EXERCISE AIM: Please repeat, exactly and with nothing extra, the line containing "Use 6 decimals" and every line after it up to the end of the material.

PROVIDED DATA:
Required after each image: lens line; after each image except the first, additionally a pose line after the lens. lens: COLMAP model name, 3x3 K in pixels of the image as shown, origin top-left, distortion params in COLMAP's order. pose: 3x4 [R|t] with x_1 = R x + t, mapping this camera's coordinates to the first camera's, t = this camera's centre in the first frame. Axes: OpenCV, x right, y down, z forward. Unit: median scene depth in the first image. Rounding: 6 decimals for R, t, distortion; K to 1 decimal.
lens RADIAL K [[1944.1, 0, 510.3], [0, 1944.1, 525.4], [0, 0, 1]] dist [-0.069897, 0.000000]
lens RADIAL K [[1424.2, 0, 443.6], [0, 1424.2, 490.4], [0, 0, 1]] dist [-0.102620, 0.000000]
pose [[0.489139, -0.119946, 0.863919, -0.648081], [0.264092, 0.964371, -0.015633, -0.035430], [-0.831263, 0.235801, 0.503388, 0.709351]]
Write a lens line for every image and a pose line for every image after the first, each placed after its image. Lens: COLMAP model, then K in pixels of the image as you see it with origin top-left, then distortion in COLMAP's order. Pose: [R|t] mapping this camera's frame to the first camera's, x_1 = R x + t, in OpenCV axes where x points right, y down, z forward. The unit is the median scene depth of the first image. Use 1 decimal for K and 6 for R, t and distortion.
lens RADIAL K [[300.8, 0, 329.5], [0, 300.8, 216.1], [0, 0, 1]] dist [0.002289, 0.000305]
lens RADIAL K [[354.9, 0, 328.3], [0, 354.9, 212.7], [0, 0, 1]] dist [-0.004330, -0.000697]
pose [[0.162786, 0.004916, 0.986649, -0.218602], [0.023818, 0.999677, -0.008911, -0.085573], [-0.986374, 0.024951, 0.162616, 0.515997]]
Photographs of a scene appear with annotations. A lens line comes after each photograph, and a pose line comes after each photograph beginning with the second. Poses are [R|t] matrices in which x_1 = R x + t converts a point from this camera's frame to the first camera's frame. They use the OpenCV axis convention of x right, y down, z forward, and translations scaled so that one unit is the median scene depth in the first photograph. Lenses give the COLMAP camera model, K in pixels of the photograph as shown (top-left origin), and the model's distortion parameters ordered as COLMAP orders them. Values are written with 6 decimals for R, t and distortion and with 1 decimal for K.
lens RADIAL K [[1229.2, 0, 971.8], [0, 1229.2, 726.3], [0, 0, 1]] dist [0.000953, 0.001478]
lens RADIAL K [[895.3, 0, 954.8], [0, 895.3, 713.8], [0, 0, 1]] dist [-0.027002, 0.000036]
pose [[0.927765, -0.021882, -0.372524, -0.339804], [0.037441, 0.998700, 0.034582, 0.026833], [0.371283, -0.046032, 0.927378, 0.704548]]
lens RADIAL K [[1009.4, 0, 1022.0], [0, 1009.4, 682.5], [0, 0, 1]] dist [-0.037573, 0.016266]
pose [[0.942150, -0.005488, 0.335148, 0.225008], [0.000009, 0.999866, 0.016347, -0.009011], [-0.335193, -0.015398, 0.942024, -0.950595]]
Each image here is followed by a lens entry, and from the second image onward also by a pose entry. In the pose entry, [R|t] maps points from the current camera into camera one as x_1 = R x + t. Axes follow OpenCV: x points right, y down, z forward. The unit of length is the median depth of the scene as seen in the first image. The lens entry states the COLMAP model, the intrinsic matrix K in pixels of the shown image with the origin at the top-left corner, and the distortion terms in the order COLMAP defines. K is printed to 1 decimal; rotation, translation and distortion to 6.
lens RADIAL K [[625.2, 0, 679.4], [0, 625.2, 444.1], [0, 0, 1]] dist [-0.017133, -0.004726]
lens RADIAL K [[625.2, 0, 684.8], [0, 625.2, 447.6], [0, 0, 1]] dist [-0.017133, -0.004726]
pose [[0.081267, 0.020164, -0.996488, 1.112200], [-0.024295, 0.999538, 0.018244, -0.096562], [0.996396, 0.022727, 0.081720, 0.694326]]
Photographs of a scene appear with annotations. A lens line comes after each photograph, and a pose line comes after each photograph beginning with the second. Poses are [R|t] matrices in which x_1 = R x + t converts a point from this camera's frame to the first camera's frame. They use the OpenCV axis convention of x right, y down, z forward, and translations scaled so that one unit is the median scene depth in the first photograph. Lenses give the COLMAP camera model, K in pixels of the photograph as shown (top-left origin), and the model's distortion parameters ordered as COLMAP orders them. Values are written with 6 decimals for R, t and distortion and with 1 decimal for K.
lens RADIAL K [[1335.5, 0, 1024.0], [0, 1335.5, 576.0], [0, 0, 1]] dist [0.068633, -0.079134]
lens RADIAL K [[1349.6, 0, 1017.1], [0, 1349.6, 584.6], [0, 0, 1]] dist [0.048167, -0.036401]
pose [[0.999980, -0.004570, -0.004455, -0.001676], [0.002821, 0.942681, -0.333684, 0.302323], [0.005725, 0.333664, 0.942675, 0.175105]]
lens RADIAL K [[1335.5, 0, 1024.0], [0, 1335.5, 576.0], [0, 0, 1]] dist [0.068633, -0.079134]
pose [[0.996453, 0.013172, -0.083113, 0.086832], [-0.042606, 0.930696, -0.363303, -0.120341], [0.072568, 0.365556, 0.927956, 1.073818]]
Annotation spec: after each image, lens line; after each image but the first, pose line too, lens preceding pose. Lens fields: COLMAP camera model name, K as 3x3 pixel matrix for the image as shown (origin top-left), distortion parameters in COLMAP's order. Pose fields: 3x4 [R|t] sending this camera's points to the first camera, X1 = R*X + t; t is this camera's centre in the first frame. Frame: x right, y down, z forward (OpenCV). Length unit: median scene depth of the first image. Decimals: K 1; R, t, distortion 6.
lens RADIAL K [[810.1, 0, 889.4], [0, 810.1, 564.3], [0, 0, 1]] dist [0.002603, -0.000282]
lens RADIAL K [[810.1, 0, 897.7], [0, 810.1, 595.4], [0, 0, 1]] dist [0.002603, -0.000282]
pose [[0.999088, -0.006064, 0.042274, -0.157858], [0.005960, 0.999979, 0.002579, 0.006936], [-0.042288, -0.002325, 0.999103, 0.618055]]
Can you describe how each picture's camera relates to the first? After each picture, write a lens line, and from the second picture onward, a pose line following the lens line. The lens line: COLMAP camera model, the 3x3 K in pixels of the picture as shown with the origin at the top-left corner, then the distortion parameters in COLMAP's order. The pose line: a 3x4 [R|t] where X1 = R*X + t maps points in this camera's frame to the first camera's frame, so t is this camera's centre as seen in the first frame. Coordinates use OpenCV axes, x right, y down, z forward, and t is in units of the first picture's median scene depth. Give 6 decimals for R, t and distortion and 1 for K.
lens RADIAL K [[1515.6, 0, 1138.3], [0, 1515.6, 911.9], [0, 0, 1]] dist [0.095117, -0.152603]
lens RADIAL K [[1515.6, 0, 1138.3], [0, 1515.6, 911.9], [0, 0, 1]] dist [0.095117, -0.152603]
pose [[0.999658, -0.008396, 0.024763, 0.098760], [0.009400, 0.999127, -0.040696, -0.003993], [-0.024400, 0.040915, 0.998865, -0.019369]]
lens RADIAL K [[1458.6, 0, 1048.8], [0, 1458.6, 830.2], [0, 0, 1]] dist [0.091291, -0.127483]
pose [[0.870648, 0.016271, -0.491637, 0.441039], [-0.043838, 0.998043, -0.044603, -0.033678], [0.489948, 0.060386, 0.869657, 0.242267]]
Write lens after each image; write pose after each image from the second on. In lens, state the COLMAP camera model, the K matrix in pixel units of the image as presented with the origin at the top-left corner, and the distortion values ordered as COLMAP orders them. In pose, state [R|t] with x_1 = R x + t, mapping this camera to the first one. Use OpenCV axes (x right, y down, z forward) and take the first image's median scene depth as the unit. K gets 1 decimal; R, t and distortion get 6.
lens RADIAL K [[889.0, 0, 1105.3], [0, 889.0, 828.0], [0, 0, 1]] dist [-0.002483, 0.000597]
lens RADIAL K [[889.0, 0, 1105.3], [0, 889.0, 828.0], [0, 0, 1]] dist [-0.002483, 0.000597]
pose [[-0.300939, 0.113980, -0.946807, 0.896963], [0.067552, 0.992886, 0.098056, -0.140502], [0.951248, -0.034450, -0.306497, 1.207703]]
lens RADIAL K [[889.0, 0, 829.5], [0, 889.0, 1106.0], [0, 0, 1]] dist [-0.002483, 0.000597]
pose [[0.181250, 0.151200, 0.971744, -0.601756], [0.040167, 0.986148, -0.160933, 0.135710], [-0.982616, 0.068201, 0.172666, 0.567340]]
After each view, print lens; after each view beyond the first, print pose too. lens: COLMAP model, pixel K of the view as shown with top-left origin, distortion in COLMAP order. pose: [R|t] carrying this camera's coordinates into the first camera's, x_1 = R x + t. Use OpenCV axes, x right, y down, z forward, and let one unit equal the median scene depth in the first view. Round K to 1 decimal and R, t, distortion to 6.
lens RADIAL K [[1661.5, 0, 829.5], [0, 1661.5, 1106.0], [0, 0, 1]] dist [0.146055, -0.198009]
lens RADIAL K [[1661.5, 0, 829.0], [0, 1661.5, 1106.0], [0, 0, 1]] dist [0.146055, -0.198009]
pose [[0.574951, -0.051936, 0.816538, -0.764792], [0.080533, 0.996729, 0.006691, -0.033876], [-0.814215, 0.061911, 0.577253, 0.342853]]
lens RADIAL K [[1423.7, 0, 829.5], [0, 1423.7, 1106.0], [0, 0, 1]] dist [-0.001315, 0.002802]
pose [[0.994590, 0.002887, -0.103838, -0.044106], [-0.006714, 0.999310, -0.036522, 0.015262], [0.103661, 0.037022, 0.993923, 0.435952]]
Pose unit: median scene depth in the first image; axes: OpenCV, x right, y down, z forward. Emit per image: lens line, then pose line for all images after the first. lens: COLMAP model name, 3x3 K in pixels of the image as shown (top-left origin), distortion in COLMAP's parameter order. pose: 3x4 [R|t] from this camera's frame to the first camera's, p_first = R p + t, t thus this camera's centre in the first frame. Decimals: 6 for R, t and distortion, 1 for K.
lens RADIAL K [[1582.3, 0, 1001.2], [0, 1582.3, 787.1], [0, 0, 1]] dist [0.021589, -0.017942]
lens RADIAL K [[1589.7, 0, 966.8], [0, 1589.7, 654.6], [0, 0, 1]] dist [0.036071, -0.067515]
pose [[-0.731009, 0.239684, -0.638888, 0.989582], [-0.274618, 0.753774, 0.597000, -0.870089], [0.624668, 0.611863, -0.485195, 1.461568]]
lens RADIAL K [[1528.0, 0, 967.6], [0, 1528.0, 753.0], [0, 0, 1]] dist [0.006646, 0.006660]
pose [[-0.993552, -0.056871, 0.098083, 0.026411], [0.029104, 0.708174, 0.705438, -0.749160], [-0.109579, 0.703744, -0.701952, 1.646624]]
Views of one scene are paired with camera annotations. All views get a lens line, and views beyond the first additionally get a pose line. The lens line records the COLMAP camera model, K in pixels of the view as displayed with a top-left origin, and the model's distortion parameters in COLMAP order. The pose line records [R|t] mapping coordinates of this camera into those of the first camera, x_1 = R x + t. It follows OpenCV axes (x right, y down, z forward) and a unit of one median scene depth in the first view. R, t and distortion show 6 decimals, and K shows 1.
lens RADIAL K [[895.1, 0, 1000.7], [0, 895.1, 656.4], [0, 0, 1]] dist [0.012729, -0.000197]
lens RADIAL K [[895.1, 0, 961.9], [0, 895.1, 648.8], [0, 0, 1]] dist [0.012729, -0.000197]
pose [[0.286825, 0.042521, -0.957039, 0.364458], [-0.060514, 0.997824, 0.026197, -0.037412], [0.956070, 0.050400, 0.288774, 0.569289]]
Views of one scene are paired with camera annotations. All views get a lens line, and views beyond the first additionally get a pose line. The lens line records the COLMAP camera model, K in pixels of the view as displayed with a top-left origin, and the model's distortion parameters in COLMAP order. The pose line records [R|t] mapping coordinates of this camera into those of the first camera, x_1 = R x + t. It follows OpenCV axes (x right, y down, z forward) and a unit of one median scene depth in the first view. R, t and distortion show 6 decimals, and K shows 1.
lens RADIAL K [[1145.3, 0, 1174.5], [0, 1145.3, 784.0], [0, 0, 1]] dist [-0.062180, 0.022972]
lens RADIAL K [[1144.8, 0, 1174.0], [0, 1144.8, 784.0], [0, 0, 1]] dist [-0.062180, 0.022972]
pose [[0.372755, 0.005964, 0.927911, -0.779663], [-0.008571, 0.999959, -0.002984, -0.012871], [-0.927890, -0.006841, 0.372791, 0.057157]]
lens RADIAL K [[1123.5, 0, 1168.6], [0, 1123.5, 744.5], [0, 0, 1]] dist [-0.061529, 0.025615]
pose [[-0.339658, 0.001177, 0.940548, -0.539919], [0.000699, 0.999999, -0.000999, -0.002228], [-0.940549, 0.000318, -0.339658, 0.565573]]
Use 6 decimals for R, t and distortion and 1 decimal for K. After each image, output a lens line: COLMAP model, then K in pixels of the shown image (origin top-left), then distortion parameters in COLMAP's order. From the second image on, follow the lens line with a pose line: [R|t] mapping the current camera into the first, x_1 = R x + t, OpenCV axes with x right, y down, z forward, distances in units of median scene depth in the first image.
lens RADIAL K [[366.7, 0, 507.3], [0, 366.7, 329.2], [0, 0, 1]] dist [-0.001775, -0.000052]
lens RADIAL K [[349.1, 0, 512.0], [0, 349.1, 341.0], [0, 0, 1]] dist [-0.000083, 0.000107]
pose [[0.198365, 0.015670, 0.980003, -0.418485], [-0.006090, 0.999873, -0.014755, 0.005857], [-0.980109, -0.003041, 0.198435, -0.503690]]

EXPECTED OUTPUT:
Use 6 decimals for R, t and distortion and 1 decimal for K. After each image, output a lens line: COLMAP model, then K in pixels of the shown image (origin top-left), then distortion parameters in COLMAP's order. From the second image on, follow the lens line with a pose line: [R|t] mapping the current camera into the first, x_1 = R x + t, OpenCV axes with x right, y down, z forward, distances in units of median scene depth in the first image.
lens RADIAL K [[366.7, 0, 507.3], [0, 366.7, 329.2], [0, 0, 1]] dist [-0.001775, -0.000052]
lens RADIAL K [[349.1, 0, 512.0], [0, 349.1, 341.0], [0, 0, 1]] dist [-0.000083, 0.000107]
pose [[0.198365, 0.015670, 0.980003, -0.418485], [-0.006090, 0.999873, -0.014755, 0.005857], [-0.980109, -0.003041, 0.198435, -0.503690]]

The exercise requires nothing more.